As construction takes its toll on wetlands, city funds help monitor, maintain Alewife
From the Friends of Alewife Reservation’s Christine Heady and Ellen Mass, July 15: The Friends of Alewife Reservation thank the City of Cambridge for funding an extensive vegetative management plan in the Alewife Stormwater Wetlands that will be put in effect in October. In addition to removing invasive plant species from wetland and upland areas, this program will increase professional monitoring in the Alewife area. Specifically noted was the stagnant water in the wetlands area and the increased buildup of scum, algae and litter in the wetlands and oxbow before Little River, as the Friends have noted for a year now.
The organization continues to worry about the wildlife and its habitats in the wetland area and along Little River and is hopeful the visual monitoring for invasives and debris will come along with increased chemical and bacterial monitoring, since there’s hundreds of housing units being rapidly built in the River and wetlands.

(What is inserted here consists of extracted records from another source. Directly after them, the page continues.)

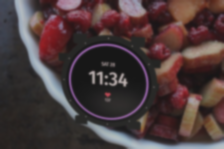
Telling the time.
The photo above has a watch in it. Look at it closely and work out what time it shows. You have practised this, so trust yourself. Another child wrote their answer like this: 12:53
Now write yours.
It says 11:34
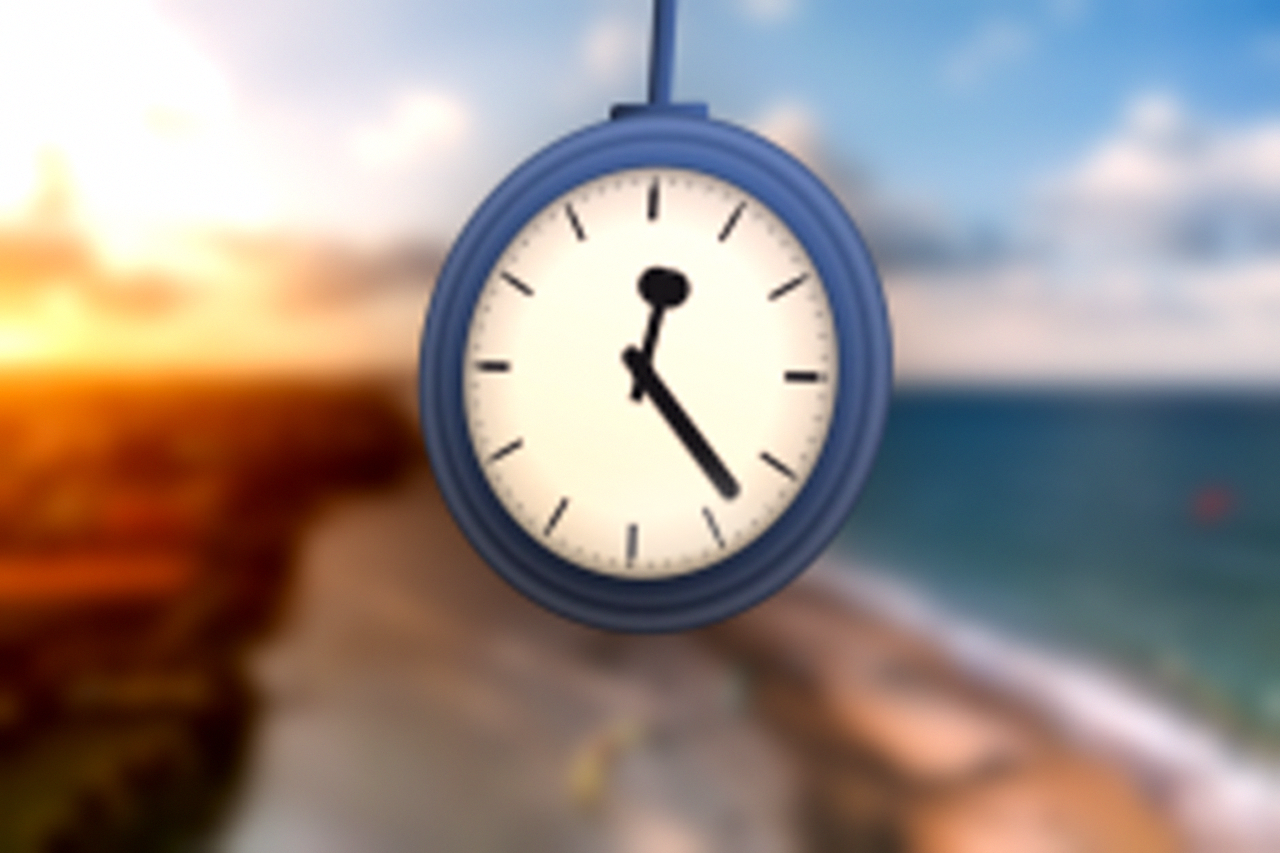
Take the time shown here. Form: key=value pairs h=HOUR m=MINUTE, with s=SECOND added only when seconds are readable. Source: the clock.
h=12 m=23
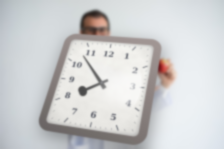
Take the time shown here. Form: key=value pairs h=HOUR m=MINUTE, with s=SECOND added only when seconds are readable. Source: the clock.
h=7 m=53
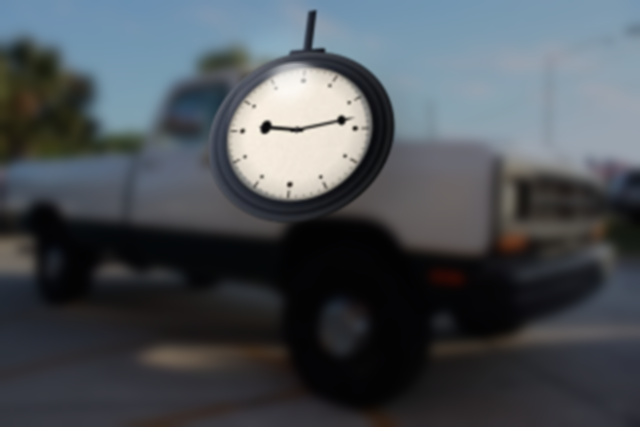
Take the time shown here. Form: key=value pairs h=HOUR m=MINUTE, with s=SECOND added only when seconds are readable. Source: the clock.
h=9 m=13
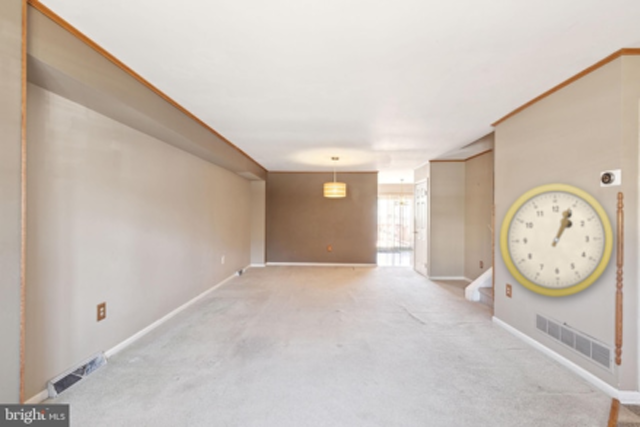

The city has installed two water monitoring stations (on the north and south sides) of the wetlands, which could help residents and others know water-quality conditions. With the increased construction likely causing more pollution in the area, it is urgent that the city test consistently for bacteria such as E.coli and Enterococcus; according to the Massachusetts Water Resources Authority, Alewife Brook (Little River) tests higher than most other points in the Mystic River Watershed. In the past year, we have not seen updated results, but volunteer monitors have reported more than a dozen dead mammals and birds in the Alewife Reservation.
This vegetative management plan is a step in the right direction, but due to the dire situation of our animals and plants in this rare open space watershed, more direct action is needed while large-building water infrastructure hookups are permitted.